Melathys se echó a llorar amargamente, y siguió llorando mientras hablaba.

—Ya no tenía en mi mente recuerdos de la forma en que llegué a Zeray y de los motivos que tuve. Mi traición, mi cobardía, mi sacrilegio, acaso pensé que mis sufrimientos habían borrado todo eso, habían cavado una zanja entre mí y la sacerdotisa que había roto sus votos, que había traicionado al Señor Shardik y había faltado a la Tuguinda. Esta noche, cuando me di vuelta y vi quién estaba detrás de mí… ¿sabes que pensé? Pensé: «Ha venido a Zeray a buscarme, a renunciar a la cosa o a perdonarme, a condenarme o a llevarme de vuelta a Quiso». Como si no hubiera sido mancillada cuarenta veces. Me eché a sus pies e imploré su perdón, le dije que yo no valía bastante para que ella hiciera por mí lo que yo creía que ella había hecho, le rogué tan sólo que me perdonara y me dejara morir. Ahora sé que es cierto lo que dijo. Dios… —Y dejando caer la cabeza entre los brazos, que tenía cruzados sobre la mesa, sollozó amargamente—: Dios puede esperar, Dios puede permitirse el esperar.

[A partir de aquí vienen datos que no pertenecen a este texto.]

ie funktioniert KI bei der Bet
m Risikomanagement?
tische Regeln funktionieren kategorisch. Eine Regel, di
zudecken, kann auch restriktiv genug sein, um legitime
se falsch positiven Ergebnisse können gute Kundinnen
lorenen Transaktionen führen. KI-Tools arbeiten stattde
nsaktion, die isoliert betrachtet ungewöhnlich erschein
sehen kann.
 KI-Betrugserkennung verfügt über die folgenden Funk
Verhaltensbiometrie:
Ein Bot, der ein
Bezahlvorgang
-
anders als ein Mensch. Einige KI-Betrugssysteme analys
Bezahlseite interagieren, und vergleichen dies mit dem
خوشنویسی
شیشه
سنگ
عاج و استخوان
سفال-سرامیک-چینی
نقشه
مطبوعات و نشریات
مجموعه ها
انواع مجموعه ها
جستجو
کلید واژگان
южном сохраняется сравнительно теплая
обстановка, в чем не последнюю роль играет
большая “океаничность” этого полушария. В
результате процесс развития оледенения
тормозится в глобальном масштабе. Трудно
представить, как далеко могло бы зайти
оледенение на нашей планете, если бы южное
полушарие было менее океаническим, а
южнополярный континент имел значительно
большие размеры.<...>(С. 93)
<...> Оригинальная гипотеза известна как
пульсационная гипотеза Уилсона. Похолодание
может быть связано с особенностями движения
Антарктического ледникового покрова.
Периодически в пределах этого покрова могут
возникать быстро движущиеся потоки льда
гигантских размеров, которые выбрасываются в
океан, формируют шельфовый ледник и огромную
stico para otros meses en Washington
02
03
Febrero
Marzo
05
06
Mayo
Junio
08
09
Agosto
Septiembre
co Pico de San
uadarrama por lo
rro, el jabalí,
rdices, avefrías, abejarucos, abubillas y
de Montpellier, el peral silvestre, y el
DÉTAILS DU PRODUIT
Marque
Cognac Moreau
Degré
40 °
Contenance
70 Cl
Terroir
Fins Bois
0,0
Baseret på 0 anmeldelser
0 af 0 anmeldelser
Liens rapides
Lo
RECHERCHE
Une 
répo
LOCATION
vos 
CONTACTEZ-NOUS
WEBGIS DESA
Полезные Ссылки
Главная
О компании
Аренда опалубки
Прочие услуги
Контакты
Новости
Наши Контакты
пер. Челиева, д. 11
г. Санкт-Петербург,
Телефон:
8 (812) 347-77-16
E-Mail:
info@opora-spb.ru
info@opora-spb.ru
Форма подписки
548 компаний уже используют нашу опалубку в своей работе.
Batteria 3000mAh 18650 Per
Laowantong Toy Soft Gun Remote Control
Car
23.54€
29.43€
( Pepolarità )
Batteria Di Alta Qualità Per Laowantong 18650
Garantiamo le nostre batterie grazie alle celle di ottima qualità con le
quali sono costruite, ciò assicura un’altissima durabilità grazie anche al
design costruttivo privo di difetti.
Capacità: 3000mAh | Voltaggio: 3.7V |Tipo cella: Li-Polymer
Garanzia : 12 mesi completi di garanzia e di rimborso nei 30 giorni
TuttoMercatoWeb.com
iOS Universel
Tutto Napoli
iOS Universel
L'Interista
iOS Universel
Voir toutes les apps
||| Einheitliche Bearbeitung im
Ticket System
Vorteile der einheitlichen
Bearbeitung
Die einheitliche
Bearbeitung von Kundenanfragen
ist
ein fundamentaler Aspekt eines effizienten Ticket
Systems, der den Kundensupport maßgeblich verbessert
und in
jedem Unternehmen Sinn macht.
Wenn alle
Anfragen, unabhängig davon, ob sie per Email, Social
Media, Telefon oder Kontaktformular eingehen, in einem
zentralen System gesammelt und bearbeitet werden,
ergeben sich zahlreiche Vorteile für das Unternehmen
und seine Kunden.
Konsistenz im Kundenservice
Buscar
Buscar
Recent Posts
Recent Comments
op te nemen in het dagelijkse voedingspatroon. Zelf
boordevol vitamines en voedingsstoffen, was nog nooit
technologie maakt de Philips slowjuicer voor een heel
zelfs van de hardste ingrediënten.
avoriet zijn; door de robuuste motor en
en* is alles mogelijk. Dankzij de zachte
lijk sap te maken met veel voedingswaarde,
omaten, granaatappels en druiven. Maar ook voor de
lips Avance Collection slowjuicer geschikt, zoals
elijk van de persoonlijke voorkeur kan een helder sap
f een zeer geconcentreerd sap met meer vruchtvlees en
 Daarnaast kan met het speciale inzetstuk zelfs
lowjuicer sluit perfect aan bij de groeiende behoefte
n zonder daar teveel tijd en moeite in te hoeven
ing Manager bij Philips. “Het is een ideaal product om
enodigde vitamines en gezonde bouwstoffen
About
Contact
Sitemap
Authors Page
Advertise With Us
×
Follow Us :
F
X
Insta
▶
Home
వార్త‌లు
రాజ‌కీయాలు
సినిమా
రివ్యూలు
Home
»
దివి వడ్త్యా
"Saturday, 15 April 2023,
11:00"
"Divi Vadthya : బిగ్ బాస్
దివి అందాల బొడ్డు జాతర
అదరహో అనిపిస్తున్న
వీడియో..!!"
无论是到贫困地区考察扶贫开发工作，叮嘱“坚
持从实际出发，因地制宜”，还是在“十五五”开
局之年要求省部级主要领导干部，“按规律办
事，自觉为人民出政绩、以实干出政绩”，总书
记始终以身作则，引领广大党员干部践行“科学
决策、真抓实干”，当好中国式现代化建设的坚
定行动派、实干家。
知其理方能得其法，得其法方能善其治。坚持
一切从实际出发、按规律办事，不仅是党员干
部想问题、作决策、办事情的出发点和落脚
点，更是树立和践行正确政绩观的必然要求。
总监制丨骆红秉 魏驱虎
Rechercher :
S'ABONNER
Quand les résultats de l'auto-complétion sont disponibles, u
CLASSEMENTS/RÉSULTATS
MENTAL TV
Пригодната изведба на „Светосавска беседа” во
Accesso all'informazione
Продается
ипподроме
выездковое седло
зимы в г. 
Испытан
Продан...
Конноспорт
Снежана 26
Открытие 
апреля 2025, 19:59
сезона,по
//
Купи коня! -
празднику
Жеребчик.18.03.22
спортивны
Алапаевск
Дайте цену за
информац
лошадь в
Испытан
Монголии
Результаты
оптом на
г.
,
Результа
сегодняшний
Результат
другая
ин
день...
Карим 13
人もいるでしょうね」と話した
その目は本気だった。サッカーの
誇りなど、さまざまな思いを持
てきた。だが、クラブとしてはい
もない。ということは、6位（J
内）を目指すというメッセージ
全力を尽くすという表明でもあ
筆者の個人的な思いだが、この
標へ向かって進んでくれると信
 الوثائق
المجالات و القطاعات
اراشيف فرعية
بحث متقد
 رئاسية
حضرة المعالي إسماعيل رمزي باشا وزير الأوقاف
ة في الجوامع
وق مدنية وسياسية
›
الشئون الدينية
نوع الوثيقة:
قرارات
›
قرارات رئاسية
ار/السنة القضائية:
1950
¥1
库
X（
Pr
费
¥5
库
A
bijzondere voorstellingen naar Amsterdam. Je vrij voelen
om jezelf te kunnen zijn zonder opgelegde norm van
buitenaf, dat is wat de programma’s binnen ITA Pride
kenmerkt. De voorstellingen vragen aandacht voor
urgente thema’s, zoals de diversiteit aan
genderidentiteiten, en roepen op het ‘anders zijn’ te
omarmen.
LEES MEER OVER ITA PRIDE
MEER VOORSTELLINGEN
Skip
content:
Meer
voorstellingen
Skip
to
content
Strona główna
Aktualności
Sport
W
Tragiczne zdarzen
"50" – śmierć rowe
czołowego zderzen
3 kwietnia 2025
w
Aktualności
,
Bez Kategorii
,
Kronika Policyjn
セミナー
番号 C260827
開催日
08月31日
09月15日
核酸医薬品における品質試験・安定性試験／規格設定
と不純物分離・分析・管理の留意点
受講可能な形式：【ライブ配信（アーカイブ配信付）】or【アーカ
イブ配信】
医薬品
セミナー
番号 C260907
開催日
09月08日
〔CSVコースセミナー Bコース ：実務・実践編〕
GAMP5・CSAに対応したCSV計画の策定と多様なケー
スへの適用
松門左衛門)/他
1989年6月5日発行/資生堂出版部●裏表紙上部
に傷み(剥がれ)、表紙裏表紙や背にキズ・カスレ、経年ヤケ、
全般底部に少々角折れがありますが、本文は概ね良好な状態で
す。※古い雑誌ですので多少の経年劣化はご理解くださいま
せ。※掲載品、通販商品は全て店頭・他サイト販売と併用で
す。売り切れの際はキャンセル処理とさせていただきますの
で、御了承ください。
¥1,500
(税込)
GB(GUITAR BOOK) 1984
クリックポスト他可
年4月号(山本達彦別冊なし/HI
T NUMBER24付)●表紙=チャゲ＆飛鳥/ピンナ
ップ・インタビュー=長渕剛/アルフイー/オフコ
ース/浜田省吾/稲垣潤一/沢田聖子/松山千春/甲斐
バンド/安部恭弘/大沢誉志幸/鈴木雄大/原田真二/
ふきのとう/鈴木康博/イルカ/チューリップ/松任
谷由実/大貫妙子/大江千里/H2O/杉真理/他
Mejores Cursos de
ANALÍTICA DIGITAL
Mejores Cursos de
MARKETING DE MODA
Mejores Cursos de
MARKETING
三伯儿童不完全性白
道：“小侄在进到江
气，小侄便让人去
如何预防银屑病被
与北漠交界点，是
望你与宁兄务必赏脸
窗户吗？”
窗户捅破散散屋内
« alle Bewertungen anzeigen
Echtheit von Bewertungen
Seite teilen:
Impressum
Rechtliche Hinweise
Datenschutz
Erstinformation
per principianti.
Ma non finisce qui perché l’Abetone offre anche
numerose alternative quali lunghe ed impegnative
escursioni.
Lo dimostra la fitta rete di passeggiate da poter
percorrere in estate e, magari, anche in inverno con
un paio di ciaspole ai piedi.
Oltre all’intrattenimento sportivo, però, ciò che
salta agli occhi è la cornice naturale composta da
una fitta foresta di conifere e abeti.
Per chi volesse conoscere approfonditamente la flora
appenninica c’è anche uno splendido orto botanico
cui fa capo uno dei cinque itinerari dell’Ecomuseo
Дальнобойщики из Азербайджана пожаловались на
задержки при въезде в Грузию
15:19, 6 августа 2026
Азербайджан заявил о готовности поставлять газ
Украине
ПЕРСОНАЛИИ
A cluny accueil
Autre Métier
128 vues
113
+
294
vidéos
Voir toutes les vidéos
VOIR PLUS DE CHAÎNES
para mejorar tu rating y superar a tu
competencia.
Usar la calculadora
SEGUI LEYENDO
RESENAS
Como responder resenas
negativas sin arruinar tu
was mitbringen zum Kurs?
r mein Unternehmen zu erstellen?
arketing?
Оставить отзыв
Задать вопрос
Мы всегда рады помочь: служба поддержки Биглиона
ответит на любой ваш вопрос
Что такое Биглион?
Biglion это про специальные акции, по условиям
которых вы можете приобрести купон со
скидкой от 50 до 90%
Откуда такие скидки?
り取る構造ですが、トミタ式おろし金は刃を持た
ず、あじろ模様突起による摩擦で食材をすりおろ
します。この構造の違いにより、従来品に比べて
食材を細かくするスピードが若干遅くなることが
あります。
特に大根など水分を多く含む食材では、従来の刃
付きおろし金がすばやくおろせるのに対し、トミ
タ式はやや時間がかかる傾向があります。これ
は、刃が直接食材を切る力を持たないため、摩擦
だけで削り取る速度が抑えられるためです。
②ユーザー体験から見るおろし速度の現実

Kelderek le puso una mano en el hombro.

—Vamos —dijo—, no hablaremos más esta noche. Apartemos estos pensamientos y pensemos tan sólo en las tareas que tenemos por delante. A menudo, en momentos de perplejidad, eso es lo mejor. Es un gran consuelo en la adversidad. Ve a buscar a la Tuguinda. Duerme al lado de ella y mañana nos reuniremos.

Tan pronto como Ankray le tendió la cama, Kelderek se echó en ella y durmió como no había dormido desde los días de Bekla.